Press release

Award-winning HSE programme improving access to surgical care extending nationally

Improved access to surgical care for patients will continue as the HSE’s Transforming Theatre Programme rolls out in more hospitals following a successful pilot in the South West. Using a data-driven approach, the Programme identifies opportunities to improve how surgical theatres are used. This ensures theatres are operating as efficiently as possible and procedures are carried out in the most appropriate setting, freeing up theatre time so that more patients can be seen. 

The 18-month pilot at South / South West Hospital Group (SSWHG) (video) focused on improving patient flow through the operating theatre. In the first six months of 2023, an additional 1,775 patients were treated, compared to the same period in 2022 and has proven to help generate more used theatre hours across the Hospital Group.

Professor Deborah McNamara, Clinical Lead, HSE National Clinical Programme for Surgery, explaining the objectives of the project, said, 

“One of our aims was to improve patient flow through the operating theatre, by providing a structured quality improvement methodology to achieve tangible improvements. The programme took a multidisciplinary approach, helping to engage nursing, anaesthesiology and surgical staff in operating theatre departments to identify and address the barriers to being more efficient."

The pilot was recently awarded the European Innovation Award 2023 by the European Association of Hospital Managers and the HSE Service Excellence Award for Innovation in Service Delivery.  South/South West Hospitals Group’s Professor Mark Corrigan, Clinical Lead and Grace Reidy, Transforming Theatre Programme Lead oversaw the pilot there.

Professor Corrigan said:

“Working on this programme has been an immense privilege. It has personally allowed me to witness the remarkable transformation achieved by empowering our staff across 10 hospitals and 56 operating rooms. Their skill in identifying and driving improvements is exceptional.”

Grace Reidy added: 

“The true reward of everyone’s collective efforts at every level is reflected in the increased number of patients who have already benefited and will continue to benefit from the improvements driven by our staff every day. The commitment demonstrated by everyone involved – surgeons, anaesthetists, nursing staff and managers – in the programme has been extraordinary.”

Based on the success of the pilot, the programme has now been extended nationally as the National Perioperative Patient Pathway Enhancement Programme (NPPPEP).

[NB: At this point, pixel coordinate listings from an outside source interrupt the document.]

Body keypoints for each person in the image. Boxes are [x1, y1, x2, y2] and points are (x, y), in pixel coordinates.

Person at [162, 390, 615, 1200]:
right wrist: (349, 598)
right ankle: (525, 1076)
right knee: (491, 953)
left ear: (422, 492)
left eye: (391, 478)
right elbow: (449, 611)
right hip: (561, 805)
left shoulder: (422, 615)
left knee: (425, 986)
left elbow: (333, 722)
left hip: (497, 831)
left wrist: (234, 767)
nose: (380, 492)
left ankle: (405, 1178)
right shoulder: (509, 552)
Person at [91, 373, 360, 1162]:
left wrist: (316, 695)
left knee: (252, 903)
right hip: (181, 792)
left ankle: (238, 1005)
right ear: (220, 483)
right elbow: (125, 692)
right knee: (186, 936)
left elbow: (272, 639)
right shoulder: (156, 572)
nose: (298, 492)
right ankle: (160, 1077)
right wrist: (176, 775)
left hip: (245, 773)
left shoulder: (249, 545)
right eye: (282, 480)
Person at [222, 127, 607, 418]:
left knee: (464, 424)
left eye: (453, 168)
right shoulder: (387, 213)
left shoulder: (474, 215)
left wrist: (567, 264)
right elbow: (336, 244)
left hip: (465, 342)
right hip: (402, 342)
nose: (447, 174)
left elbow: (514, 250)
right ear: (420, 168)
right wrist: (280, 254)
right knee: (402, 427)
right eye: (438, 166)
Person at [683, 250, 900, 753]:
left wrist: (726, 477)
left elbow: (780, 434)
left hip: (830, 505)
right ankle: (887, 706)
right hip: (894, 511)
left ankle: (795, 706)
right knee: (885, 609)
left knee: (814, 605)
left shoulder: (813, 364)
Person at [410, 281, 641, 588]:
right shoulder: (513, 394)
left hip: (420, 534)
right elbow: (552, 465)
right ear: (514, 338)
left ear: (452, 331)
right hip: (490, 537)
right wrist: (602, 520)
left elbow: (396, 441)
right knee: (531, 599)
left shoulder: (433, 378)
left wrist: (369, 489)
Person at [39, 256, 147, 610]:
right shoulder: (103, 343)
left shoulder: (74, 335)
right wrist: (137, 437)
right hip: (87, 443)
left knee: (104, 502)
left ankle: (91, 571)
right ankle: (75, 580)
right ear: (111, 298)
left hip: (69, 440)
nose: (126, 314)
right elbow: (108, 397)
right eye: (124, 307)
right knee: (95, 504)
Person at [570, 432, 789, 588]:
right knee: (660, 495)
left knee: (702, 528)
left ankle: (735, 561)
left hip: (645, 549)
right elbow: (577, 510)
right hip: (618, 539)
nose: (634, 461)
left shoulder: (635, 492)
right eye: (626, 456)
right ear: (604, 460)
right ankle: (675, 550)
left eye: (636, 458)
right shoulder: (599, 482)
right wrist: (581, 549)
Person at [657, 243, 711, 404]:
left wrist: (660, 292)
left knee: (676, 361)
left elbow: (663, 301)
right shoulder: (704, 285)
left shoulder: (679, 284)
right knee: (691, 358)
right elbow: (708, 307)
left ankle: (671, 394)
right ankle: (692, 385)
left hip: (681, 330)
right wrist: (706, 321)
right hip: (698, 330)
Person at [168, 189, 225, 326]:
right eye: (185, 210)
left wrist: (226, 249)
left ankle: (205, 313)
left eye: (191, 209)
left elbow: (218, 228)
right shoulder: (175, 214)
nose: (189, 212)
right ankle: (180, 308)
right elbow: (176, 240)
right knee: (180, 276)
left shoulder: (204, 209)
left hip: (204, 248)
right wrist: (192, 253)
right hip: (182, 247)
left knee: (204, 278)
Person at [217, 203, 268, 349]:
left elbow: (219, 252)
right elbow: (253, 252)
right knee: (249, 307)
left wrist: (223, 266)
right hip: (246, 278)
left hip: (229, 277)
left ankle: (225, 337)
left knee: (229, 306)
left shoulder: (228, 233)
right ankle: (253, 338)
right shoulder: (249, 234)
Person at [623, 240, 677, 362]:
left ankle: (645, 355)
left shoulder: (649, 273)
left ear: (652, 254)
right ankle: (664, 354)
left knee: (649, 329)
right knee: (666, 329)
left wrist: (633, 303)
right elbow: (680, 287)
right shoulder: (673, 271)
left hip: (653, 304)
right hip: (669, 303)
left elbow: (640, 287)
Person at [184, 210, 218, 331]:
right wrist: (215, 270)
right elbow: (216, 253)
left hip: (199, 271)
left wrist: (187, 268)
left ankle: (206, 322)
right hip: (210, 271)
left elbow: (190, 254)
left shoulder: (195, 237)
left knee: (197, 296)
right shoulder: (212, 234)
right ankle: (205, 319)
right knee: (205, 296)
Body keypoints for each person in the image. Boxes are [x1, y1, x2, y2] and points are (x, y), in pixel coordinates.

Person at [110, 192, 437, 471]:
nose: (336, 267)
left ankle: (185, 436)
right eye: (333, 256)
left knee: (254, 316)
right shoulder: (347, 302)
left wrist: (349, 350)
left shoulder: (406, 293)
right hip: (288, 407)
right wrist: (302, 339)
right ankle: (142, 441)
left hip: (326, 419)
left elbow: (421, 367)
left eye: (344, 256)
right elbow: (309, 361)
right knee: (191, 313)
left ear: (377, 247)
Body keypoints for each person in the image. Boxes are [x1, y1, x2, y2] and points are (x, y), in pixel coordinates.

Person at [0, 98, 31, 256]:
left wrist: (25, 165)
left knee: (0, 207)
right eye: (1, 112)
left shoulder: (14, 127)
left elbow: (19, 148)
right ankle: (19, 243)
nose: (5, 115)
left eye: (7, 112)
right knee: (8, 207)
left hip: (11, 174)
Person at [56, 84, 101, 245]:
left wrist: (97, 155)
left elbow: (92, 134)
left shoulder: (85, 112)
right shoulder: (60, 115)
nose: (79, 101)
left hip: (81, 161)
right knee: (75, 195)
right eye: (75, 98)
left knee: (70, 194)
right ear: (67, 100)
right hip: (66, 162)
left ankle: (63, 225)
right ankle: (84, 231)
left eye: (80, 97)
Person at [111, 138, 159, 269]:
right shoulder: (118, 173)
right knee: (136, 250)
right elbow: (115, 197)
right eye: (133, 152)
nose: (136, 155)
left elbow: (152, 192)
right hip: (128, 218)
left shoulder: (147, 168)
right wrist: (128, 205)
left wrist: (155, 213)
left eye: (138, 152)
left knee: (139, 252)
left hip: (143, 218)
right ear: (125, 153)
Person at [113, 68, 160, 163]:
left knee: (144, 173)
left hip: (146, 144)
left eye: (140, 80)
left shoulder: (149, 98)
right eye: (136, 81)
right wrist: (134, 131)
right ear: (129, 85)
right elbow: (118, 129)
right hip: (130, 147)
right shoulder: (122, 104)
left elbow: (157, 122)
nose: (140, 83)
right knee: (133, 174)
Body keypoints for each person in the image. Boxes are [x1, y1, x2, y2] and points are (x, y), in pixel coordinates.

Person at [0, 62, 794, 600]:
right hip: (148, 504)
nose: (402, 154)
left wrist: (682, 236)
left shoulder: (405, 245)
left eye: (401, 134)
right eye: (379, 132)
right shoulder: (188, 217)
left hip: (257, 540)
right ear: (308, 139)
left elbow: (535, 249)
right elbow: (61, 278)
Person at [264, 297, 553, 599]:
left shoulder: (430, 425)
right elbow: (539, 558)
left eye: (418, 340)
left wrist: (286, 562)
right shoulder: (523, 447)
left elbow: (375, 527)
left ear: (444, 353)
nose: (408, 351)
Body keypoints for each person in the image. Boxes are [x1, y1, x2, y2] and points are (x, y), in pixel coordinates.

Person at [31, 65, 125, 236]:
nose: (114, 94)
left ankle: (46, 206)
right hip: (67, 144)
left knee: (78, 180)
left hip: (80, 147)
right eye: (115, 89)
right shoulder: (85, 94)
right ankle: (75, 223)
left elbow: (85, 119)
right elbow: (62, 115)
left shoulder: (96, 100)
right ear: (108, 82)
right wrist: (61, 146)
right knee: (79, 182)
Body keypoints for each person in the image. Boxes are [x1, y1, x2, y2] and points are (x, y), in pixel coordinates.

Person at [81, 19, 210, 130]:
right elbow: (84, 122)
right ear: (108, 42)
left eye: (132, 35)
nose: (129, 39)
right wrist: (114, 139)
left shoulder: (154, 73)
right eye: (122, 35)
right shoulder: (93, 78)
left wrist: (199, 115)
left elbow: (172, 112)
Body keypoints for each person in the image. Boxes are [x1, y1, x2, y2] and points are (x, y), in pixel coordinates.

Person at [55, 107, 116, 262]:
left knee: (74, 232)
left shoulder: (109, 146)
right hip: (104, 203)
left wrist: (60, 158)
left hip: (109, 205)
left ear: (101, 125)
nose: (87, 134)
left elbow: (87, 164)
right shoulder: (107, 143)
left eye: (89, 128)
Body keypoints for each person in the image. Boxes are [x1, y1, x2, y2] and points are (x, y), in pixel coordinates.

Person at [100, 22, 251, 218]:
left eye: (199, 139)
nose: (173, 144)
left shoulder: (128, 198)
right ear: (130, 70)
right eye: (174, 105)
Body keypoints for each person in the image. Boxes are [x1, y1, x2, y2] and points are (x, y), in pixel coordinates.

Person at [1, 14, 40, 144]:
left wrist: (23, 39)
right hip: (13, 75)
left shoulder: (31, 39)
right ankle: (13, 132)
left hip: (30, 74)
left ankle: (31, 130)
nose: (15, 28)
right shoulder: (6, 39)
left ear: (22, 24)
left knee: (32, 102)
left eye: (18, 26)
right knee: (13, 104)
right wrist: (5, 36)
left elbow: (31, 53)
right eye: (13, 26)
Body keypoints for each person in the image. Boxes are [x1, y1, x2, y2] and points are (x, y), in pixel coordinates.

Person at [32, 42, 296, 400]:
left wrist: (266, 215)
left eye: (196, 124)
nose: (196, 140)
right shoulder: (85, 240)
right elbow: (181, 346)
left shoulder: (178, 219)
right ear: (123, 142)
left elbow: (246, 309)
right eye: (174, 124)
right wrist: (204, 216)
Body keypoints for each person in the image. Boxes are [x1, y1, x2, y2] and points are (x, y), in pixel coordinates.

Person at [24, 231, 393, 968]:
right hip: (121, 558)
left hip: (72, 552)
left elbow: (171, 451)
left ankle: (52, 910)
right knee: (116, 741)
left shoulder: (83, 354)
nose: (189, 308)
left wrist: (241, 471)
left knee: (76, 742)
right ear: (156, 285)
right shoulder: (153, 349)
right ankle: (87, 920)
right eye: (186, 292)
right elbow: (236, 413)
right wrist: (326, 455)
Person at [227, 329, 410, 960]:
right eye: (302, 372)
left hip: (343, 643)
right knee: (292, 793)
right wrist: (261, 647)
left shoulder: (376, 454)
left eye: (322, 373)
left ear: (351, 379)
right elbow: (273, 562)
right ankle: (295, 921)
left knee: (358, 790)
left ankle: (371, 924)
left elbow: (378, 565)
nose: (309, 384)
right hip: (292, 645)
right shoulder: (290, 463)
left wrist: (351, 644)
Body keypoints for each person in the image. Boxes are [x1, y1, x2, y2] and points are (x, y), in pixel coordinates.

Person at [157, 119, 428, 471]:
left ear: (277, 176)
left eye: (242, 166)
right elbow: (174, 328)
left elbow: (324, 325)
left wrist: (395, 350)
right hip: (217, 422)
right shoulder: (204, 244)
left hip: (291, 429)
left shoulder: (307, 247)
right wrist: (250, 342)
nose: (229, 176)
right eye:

The programme will be rolled out across all hospital groups, coordinated by the HSE Strategic Programmes Office, and is currently being rolled out in Dublin Midlands Hospital Group and Saolta University Healthcare Group.

Welcoming the development, Deirdre McNamara, Director of Strategic Programmes, HSE, said:

“The National Perioperative Patient Pathway Enhancement Programme will enable a more efficient and effective use of operating theatre resources. It supports our commitment to improving the patient experience and health outcomes by reducing waiting lists, ensuring more timely access to services.”